The Buruli Ulcer (named after the place in Uganda where it was first described) is a spreading, highly destructive ulcerative disease caused by the bacterium Mycobacterium ulcerans and, according to the WHO, the third most common mycobacterial infection of humans after tuberculosis and leprosy. It is endemic in 32 tropical countries in Asia, Africa and South America and seems to affect mostly children and women who live in rural areas near rivers or wetlands.
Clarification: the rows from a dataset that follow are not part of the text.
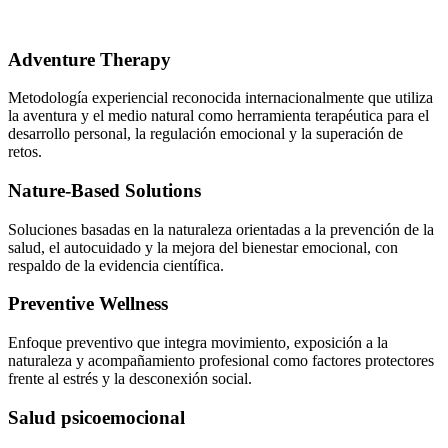
Adventure Therapy
Metodología experiencial reconocida internacionalmente que utiliza
la aventura y el medio natural como herramienta terapéutica para el
desarrollo personal, la regulación emocional y la superación de
retos.
Nature-Based Solutions
Soluciones basadas en la naturaleza orientadas a la prevención de la
salud, el autocuidado y la mejora del bienestar emocional, con
respaldo de la evidencia científica.
Preventive Wellness
Enfoque preventivo que integra movimiento, exposición a la
naturaleza y acompañamiento profesional como factores protectores
frente al estrés y la desconexión social.
Salud psicoemocional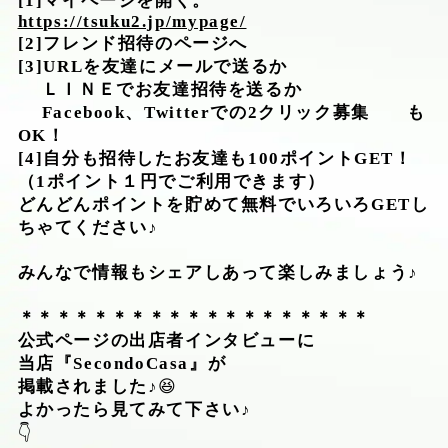
[1]マイページを開く。
https://tsuku2.jp/mypage/
[2]フレンド招待のページへ
[3]URLを友達にメールで送るか
ＬＩＮＥでお友達招待を送るか
Facebook、Twitterでの2クリック募集 も
OK！
[4]自分も招待したお友達も100ポイントGET！
（1ポイント１円でご利用できます）
どんどんポイントを貯めて無料でいろいろGETし
ちゃてください♪
みんなで情報もシェアしあって楽しみましょう♪
＊＊＊＊＊＊＊＊＊＊＊＊＊＊＊＊＊＊＊
公式ページの出店者インタビューに
当店『SecondoCasa』が
掲載されました♪
😆
よかったら見てみて下さい♪
👇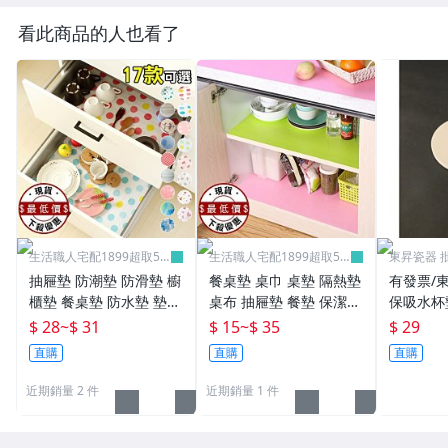
看此商品的人也看了
生活職人宅配1899超取59
生活職人宅配1899超取59
東昇瓷器 
9
9
抽屜墊 防潮墊 防滑墊 櫥
餐桌墊 桌巾 桌墊 隔熱墊
有發票/
櫃墊 餐桌墊 防水墊 墊紙
桌布 抽屜墊 餐墊 保潔墊
保吸水杯墊
餐墊 桌墊 日式 防滑防潮
可裁剪 EVA 多功能萬用
$ 28
~
$ 31
$ 15
~
$ 35
$ 29
櫥櫃墊 生活職人【L00
墊 ♣生活職人♣【L029】
直購
直購
直購
3】
近期銷量 2 件
近期銷量 1 件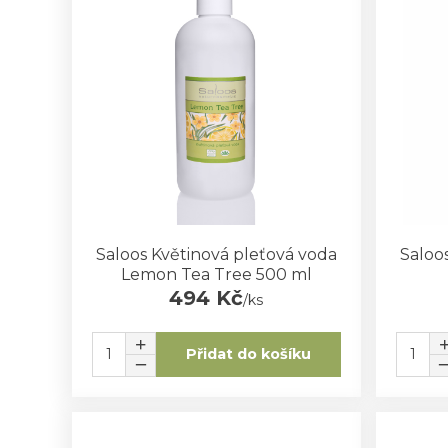
Saloos Květinová pleťová voda
Saloo
Lemon Tea Tree 500 ml
494 Kč
/
ks
Přidat do košíku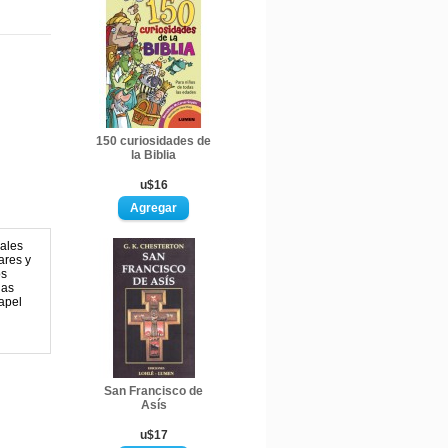
150 curiosidades de
la Biblia
u$16
iales
ares y
os
las
papel
San Francisco de
Asís
u$17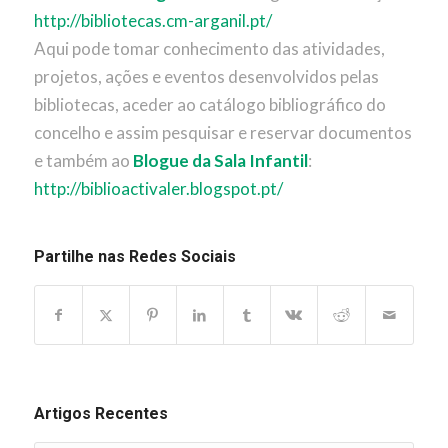
http://bibliotecas.cm-arganil.pt/
Aqui pode tomar conhecimento das atividades,
projetos, ações e eventos desenvolvidos pelas
bibliotecas, aceder ao catálogo bibliográfico do
concelho e assim pesquisar e reservar documentos
e também ao
Blogue da Sala Infantil
:
http://biblioactivaler.blogspot.pt/
Partilhe nas Redes Sociais
Artigos Recentes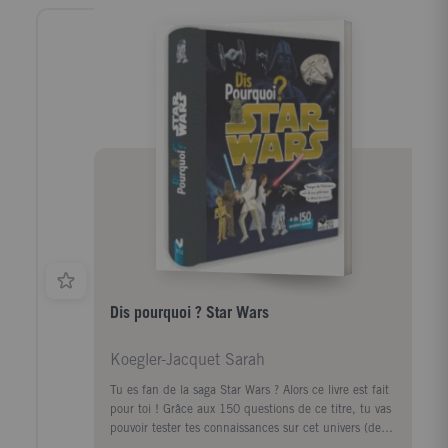
Dis pourquoi ? Star Wars
Koegler-Jacquet Sarah
Tu es fan de la saga Star Wars ? Alors ce livre est fait
pour toi ! Grâce aux 150 questions de ce titre, tu vas
pouvoir tester tes connaissances sur cet univers (de
l'épisode 1 à l'épisode 7) : Qui est le créateur de la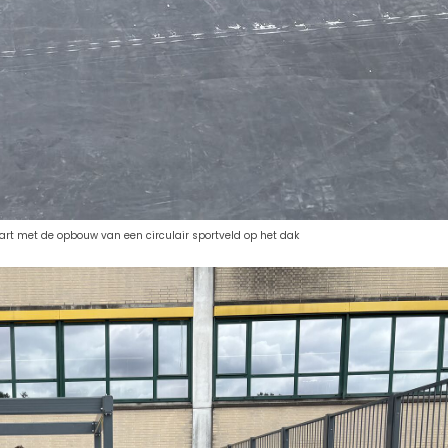
rt met de opbouw van een circulair sportveld op het dak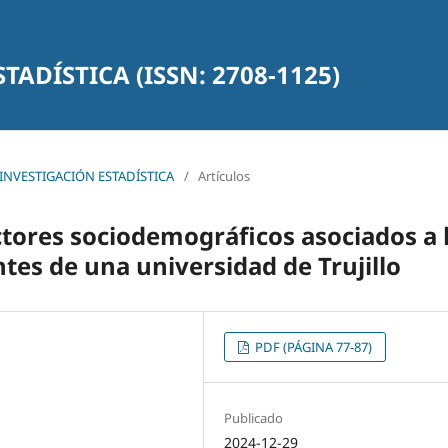
TADÍSTICA (ISSN: 2708-1125)
DE INVESTIGACIÓN ESTADÍSTICA
/
Artículos
ctores sociodemográficos asociados a 
tes de una universidad de Trujillo
PDF (PÁGINA 77-87)
Publicado
2024-12-29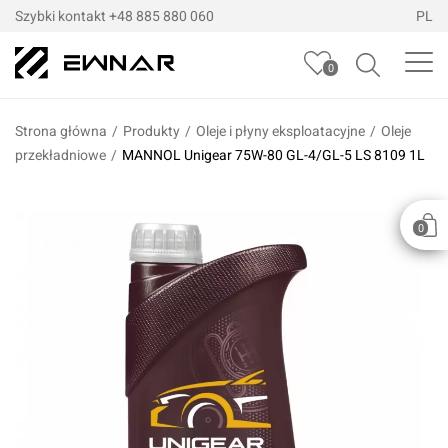
Szybki kontakt
+48 885 880 060
PL
0
Strona główna
/
Produkty
/
Oleje i płyny eksploatacyjne
/
Oleje
przekładniowe
/
MANNOL Unigear 75W-80 GL-4/GL-5 LS 8109 1L
0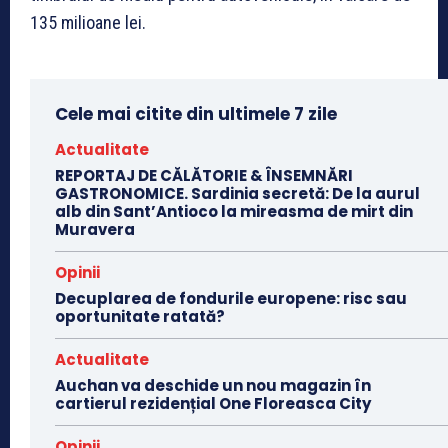
135 milioane lei.
Cele mai citite din ultimele 7 zile
Actualitate
REPORTAJ DE CĂLĂTORIE & ÎNSEMNĂRI
GASTRONOMICE. Sardinia secretă: De la aurul
alb din Sant’Antioco la mireasma de mirt din
Muravera
Opinii
Decuplarea de fondurile europene: risc sau
oportunitate ratată?
Actualitate
Auchan va deschide un nou magazin în
cartierul rezidențial One Floreasca City
Opinii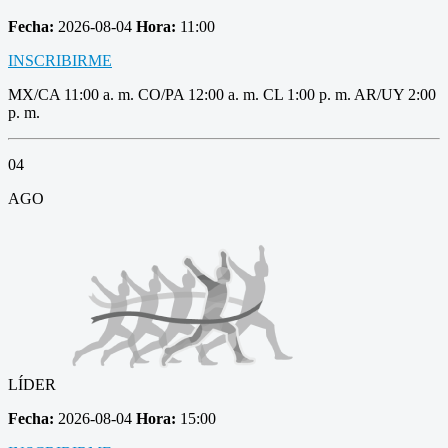
Fecha:
2026-08-04
Hora:
11:00
INSCRIBIRME
MX/CA 11:00 a. m. CO/PA 12:00 a. m. CL 1:00 p. m. AR/UY 2:00
p. m.
04
AGO
LÍDER
Fecha:
2026-08-04
Hora:
15:00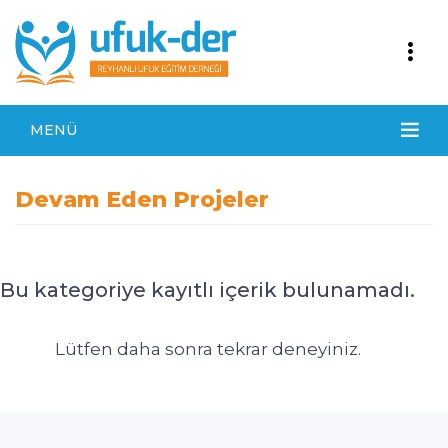
MENÜ
Devam Eden Projeler
Bu kategoriye kayıtlı içerik bulunamadı.
Lütfen daha sonra tekrar deneyiniz.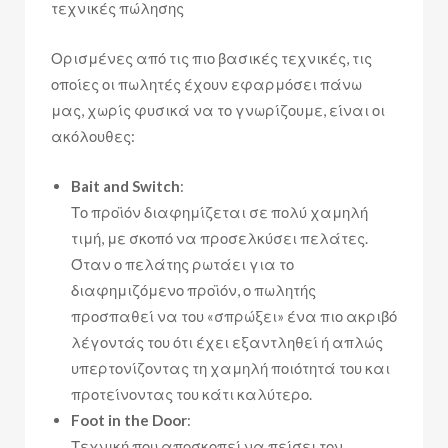
τεχνικές πώλησης
Ορισμένες από τις πιο βασικές τεχνικές, τις
οποίες οι πωλητές έχουν εφαρμόσει πάνω
μας, χωρίς φυσικά να το γνωρίζουμε, είναι οι
ακόλουθες:
Bait and Switch
:
Το προϊόν διαφημίζεται σε πολύ χαμηλή
τιμή, με σκοπό να προσελκύσει πελάτες.
Όταν ο πελάτης ρωτάει για το
διαφημιζόμενο προϊόν, ο πωλητής
προσπαθεί να του «σπρώξει» ένα πιο ακριβό
λέγοντάς του ότι έχει εξαντληθεί ή απλώς
υπερτονίζοντας τη χαμηλή ποιότητά του και
προτείνοντας του κάτι καλύτερο.
Foot in the Door
:
Τεχνική που αποσκοπεί να πείσει τον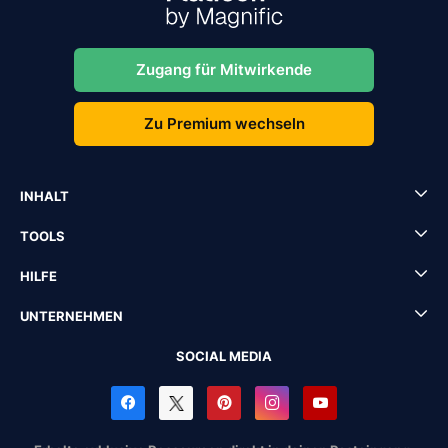
Zugang für Mitwirkende
Zu Premium wechseln
INHALT
TOOLS
HILFE
UNTERNEHMEN
SOCIAL MEDIA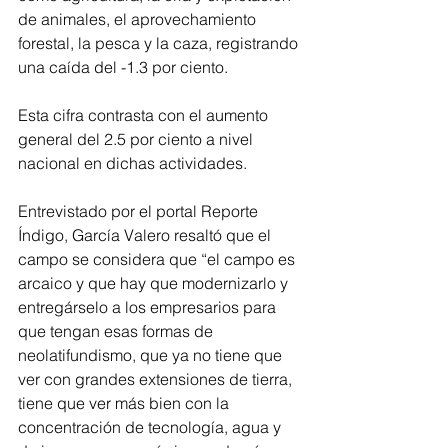
de animales, el aprovechamiento 
forestal, la pesca y la caza, registrando 
una caída del -1.3 por ciento. 
Esta cifra contrasta con el aumento 
general del 2.5 por ciento a nivel 
nacional en dichas actividades. 
Entrevistado por el portal Reporte 
Índigo, García Valero resaltó que el 
campo se considera que “el campo es 
arcaico y que hay que modernizarlo y 
entregárselo a los empresarios para 
que tengan esas formas de 
neolatifundismo, que ya no tiene que 
ver con grandes extensiones de tierra, 
tiene que ver más bien con la 
concentración de tecnología, agua y 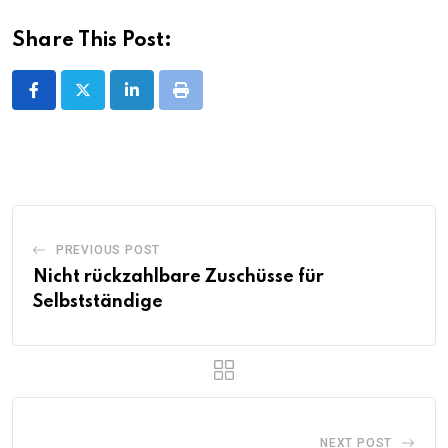
Share This Post:
LinkedIn
Print
PREVIOUS POST
Nicht rückzahlbare Zuschüsse für
Selbstständige
NEXT POST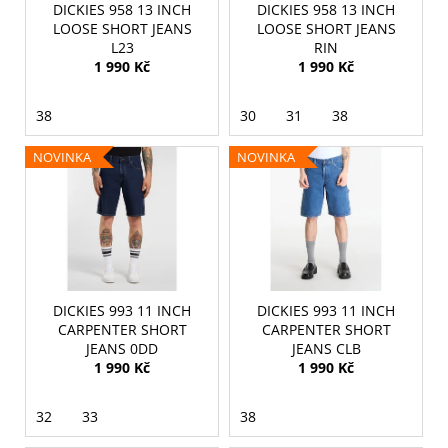
r
DICKIES 958 13 INCH
DICKIES 958 13 INCH
ů
a
o
LOOSE SHORT JEANS
LOOSE SHORT JEANS
j
L23
RIN
d
1 990 Kč
1 990 Kč
í
u
t
k
38
30
31
38
?
t
ů
NOVINKA
NOVINKA
HLEDAT
DICKIES 993 11 INCH
DICKIES 993 11 INCH
D
CARPENTER SHORT
CARPENTER SHORT
o
JEANS 0DD
JEANS CLB
p
1 990 Kč
1 990 Kč
o
r
32
33
38
u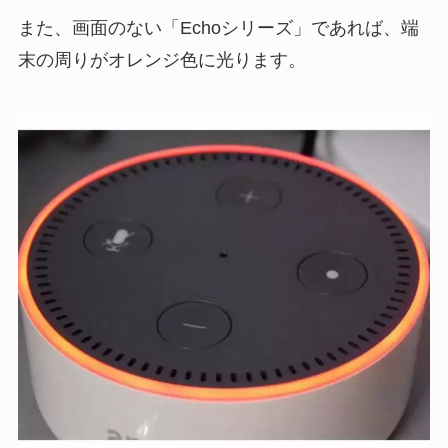
また、画面のない「Echoシリーズ」であれば、端
末の周りがオレンジ色に光ります。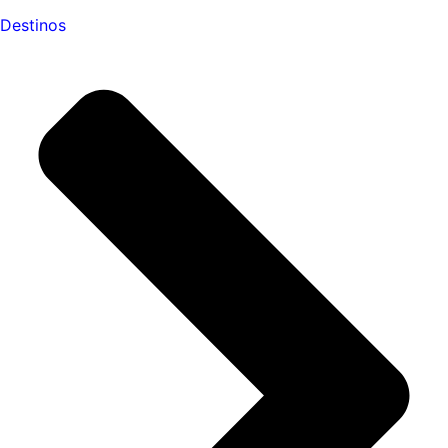
Destinos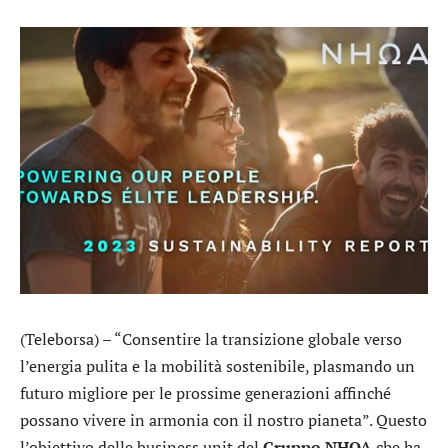
(Teleborsa) – “Consentire la transizione globale verso
l’energia pulita e la mobilità sostenibile, plasmando un
futuro migliore per le prossime generazioni affinché
possano vivere in armonia con il nostro pianeta”. Questo
l’obiettivo delle business unit del
Gruppo NHOA
che ha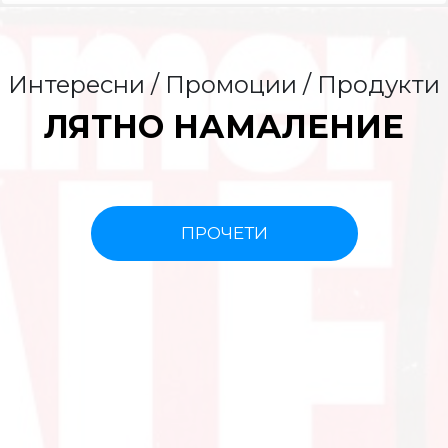
Интересни / Промоции / Продукти
ЛЯТНО НАМАЛЕНИЕ
ПРОЧЕТИ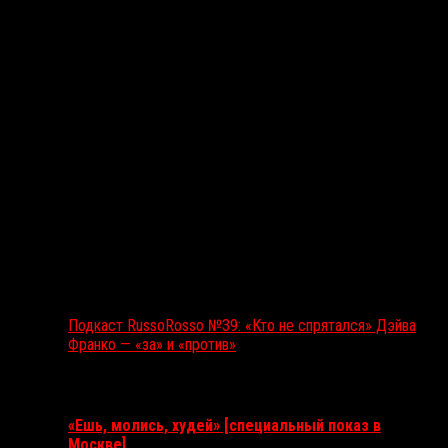
Подкаст RussoRosso №39: «Кто не спрятался» Дэйва
Франко — «за» и «против»
Ближайшие события
«Ешь, молись, худей» [специальный показ в
Москве]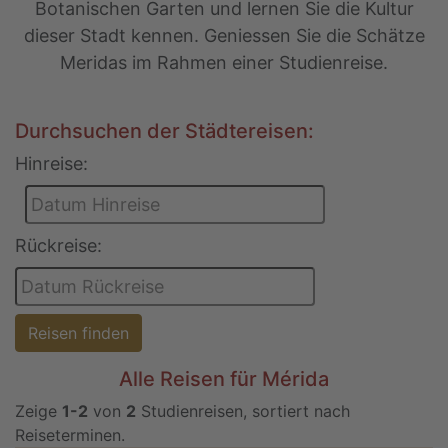
Botanischen Garten und lernen Sie die Kultur
dieser Stadt kennen. Geniessen Sie die Schätze
Meridas im Rahmen einer Studienreise.
Durchsuchen der Städtereisen:
Hinreise:
Rückreise:
Reisen finden
Alle Reisen für Mérida
Zeige
1-2
von
2
Studienreisen, sortiert nach
Reiseterminen.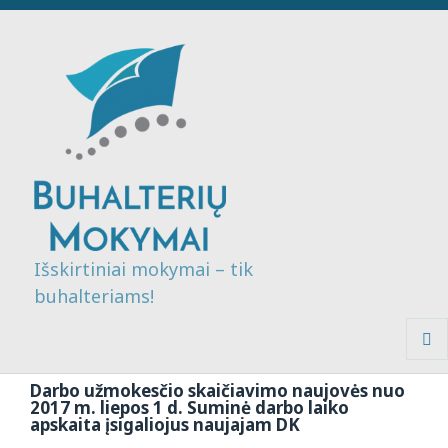
Išskirtiniai mokymai – tik
buhalteriams!
MENI
IR
Darbo užmokesčio skaičiavimo naujovės nuo
VALDI
2017 m. liepos 1 d. Suminė darbo laiko
apskaita įsigaliojus naujajam DK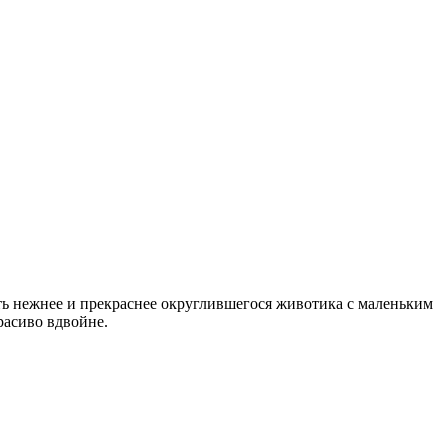
ь нежнее и прекраснее округлившегося животика с маленьким
расиво вдвойне.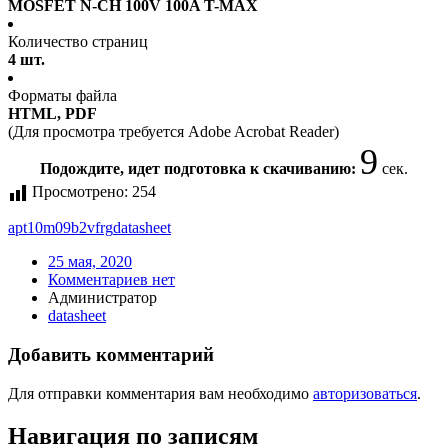
MOSFET N-CH 100V 100A T-MAX
Количество страниц
4 шт.
Форматы файла
HTML, PDF
(Для просмотра требуется Adobe Acrobat Reader)
9
Подождите, идет подготовка к скачиванию:
сек.
Просмотрено:
254
apt10m09b2vfrg
datasheet
25 мая, 2020
Комментариев нет
Администратор
datasheet
Добавить комментарий
Для отправки комментария вам необходимо
авторизоваться
.
Навигация по записям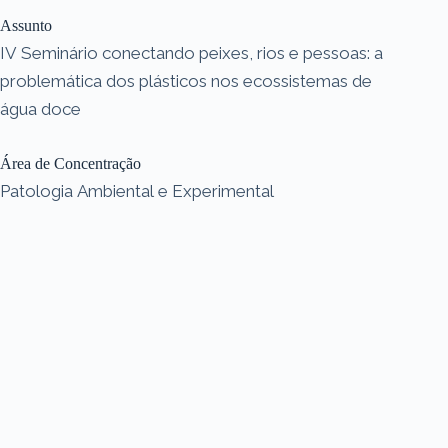
Assunto
IV Seminário conectando peixes, rios e pessoas: a
problemática dos plásticos nos ecossistemas de
água doce
Área de Concentração
Patologia Ambiental e Experimental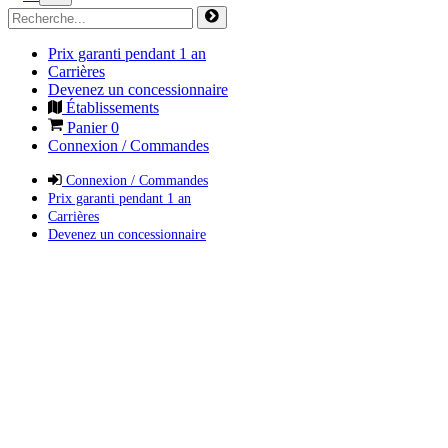
Prix garanti pendant 1 an
Carrières
Devenez un concessionnaire
Établissements
Panier
0
Connexion / Commandes
Connexion / Commandes
Prix garanti pendant 1 an
Carrières
Devenez un concessionnaire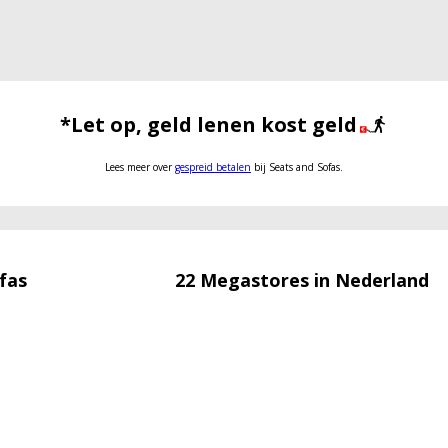
*Let op, geld lenen kost geld
Lees meer over
gespreid betalen
bij Seats and Sofas.
fas
22 Megastores in Nederland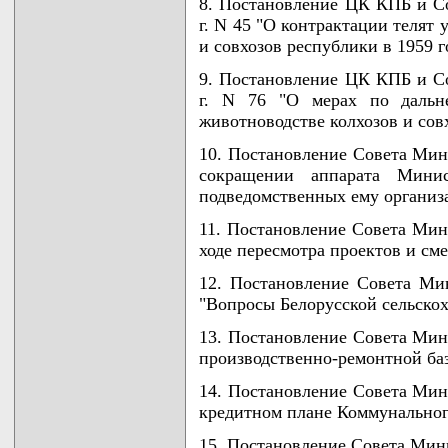
8. Постановление ЦК КПБ и С
г. N 45 "О контрактации телят
и совхозов республики в 1959 г
9. Постановление ЦК КПБ и С
г. N 76 "О мерах по дальн
животноводстве колхозов и сов
10. Постановление Совета Мини
сокращении аппарата Минис
подведомственных ему организ
11. Постановление Совета Мини
ходе пересмотра проектов и сме
12. Постановление Совета Ми
"Вопросы Белорусской сельскох
13. Постановление Совета Мини
производственно-ремонтной ба
14. Постановление Совета Мини
кредитном плане Коммунального
15. Постановление Совета Мини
Deforestation and increased basic agricultural activities may significantly contribute to the recent marked increases in incidences of M. ulcerans infections, especially in West Africa, where the disease is rapidly emerging. There doesn't seem to be any racial predisposition
Mode of transmission is still unknown, but it is believed that trauma to the skin with subsequent infection through soil is the most likely cause. The disease presents first with a firm, painless nodule which grows and then breaks down into an painless ulcer which rapidly spreads in all directions. Bizarrely, satellite ulcers often communicate with the primary one by subcutaneous tunnels, making the damage much larger than it appears. Important structures such as the eye, breast, or genitalia are sometimes lost or severely damaged and there is regular bone involvement in form of osteomyelitis.
Treatment is by wide excision and skinflap, as non treatment would result in large, heavily scarred areas with functional limitations. Apparently Rifampicin has a role in the treatment of early presentations, but once established, surgery is the only option.
Prevention seems to be impossible, but early detection and treatment is vital. The best way to avoid the disease seems to stay clear of the often sharply geographically defined areas where the disease is endemic.